The cosmetics sector is a sector that is continually innovating to meet current and future regulatory and legislative requirements, as well as to adapt to the demands of consumers, who demand more effective and natural products. Currently, there is a trend and a great demand for natural products, whose formulations are mainly made up of ingredients of natural origin.
In addition, consumers are demanding more effective cosmetic skin care products that can solve certain problems, such as ageing, more effectively and more quickly. These circumstances are driving the cosmetics industry to search for products and ingredients with advanced properties. However, although the demands of the sector are clear, the formulation processes and ingredients have limitations, in most cases associated with the stability and bioavailability of the active compounds after application. One of the most studied and explored technological alternatives is through encapsulation processes, in which sensitive active ingredients can be protected, increasing their stability and even influencing and improving release kinetics and bioavailability.
AINIA, aware of this paradigm, is studying and evaluating, through the MAREA project "New advanced encapsulation materials for the microencapsulation of sensitive compounds", the capacity of certain materials to form controlled release systems, through microencapsulation processes, so that the active compound is directed exclusively to the target cells of the skin and is released at that specific point.
Targeted and controlled release of therapeutic molecules is a field that has been studied for decades due to the great interest it started to arouse in the pharmaceutical industry and later also in the cosmetic and food industry. It is defined as a process of dosing an active molecule at a specific rate and/or in a specific location, allowing adequate bioavailability values to be obtained and guaranteeing the therapeutic effect after application. However, these delivery systems have certain limitations, such as specific transport to the target cells of interest, depending on the application. To overcome this limitation, the external surface of the encapsulation materials can be functionalised with biomolecules capable of interacting specifically with overexpressed receptors on the cells of interest.
The MAREA project has focused its research on the generation of targeted delivery systems in two types of materials: polymer-based materials with biodegradability and biocompatibility properties, such as polylactic acid (PLA) and polylactic-glycolic acid (PLGA), and materials of natural origin, such as exosomes. These consist of vesicular structures secreted by cells and containing some protein or portions of nucleic acids. They are characterised by specific markers in their membrane that allow interaction with target cells, so that no surface modification is necessary.
For the selection of the encapsulation polymeric materials (PLA and PLGA), both their technical capacity to form capsules by means of certain microencapsulation processes and their biocompatibility and biodegradability properties were taken into account. The latter property, biodegradability, is of great relevance, as the cosmetics sector faces the great challenge of complying with future legislation regarding the elimination of microplastics and thus achieving the Sustainable Development Goals (SDGs) regarding the elimination of microplastics in the marine environment. Most cosmetic formulations contain many compounds of synthetic origin, which are considered microplastics.

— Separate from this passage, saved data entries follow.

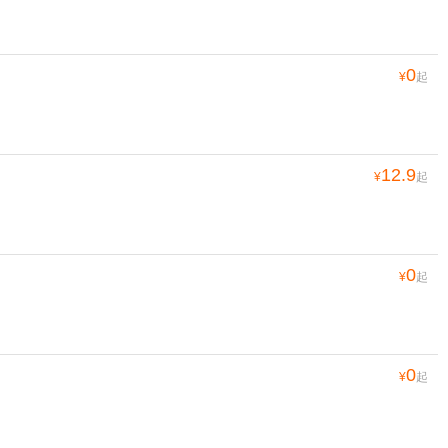
0
¥
起
12.9
¥
起
0
¥
起
0
¥
起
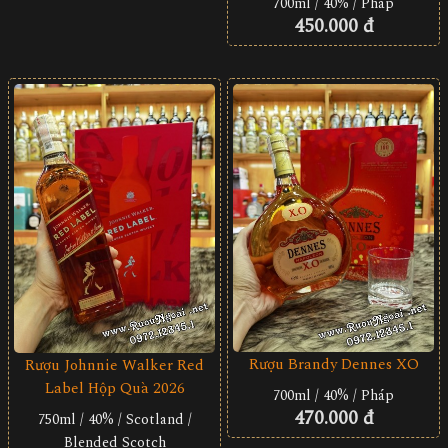
700ml / 40% / Pháp
450.000 đ
Rượu Brandy Dennes XO
Rượu Johnnie Walker Red
Label Hộp Quà 2026
700ml / 40% / Pháp
470.000 đ
750ml / 40% / Scotland /
Blended Scotch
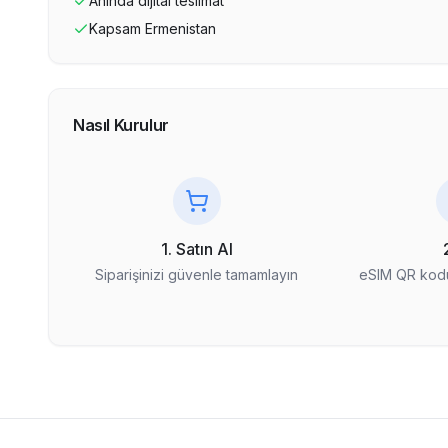
Anında dijital teslimat
Kapsam
Ermenistan
Nasıl Kurulur
1. Satın Al
Siparişinizi güvenle tamamlayın
eSIM QR kodu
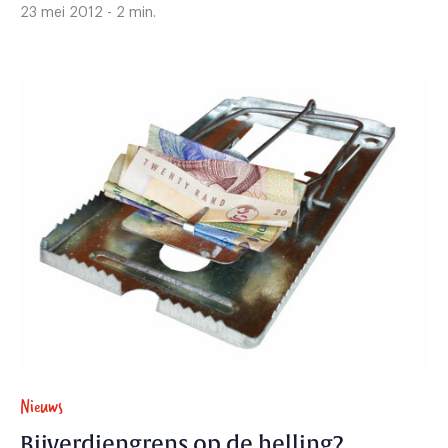
23 mei 2012 - 2 min.
Nieuws
Bijverdiengrens op de helling?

Therefore, the sector is engaged in the search for alternative ingredients of natural origin that do not generate microplastics and, therefore, do not pollute the marine environment.
In order to direct the PLA and PLGA capsules towards the target cells, where the encapsulated active ingredient must be released, and thus generate the targeted release systems, we studied the modification of the capsule surface with biomolecules capable of interacting with specific receptors expressed on the target cells of interest, which in this case were the keratinocytes of the skin. Therefore, certain penetrating peptides, which have the ability to cross the stratum corneum and target skin keratinocytes, were selected and anchored to the surface of the polymeric capsules. A computational chemistry-based predictive modelling study was carried out in collaboration with Swansea University in order to define the form of anchorage between the peptides and the polymers, with the aim of obtaining a stable and functional capsule.
Verification of the efficacy and safety of the targeted release systems obtained in the project was performed in vitro in 3D cellular models based on skin cells such as keratinocytes and dermal fibroblasts. The search for evidence to support claims of cosmetic effectiveness must be an integral part of cosmetic product development and not only support the communication of product effectiveness as defined by European regulation (Guideline for the Evaluation of the Efficacy of Cosmetic Products by COLIPA, The European Cosmetic and Perfumery Association). Pre-clinical studies include in vitro studies using cell models. The use of these cellular models is becoming increasingly important due to the great advances in the understanding of the complex molecular processes that regulate and control the development of the different cells that form part of the skin, individually and within the tissues. Among the many advantages are the "personalisation" depending on the product or indication sought, the duration of the trial and the variability. The results obtained in these in vitro studies with the delivery systems developed have been used to modify and adjust the development of the capsules to ensure the biocompatibility of the samples, as well as their effectiveness.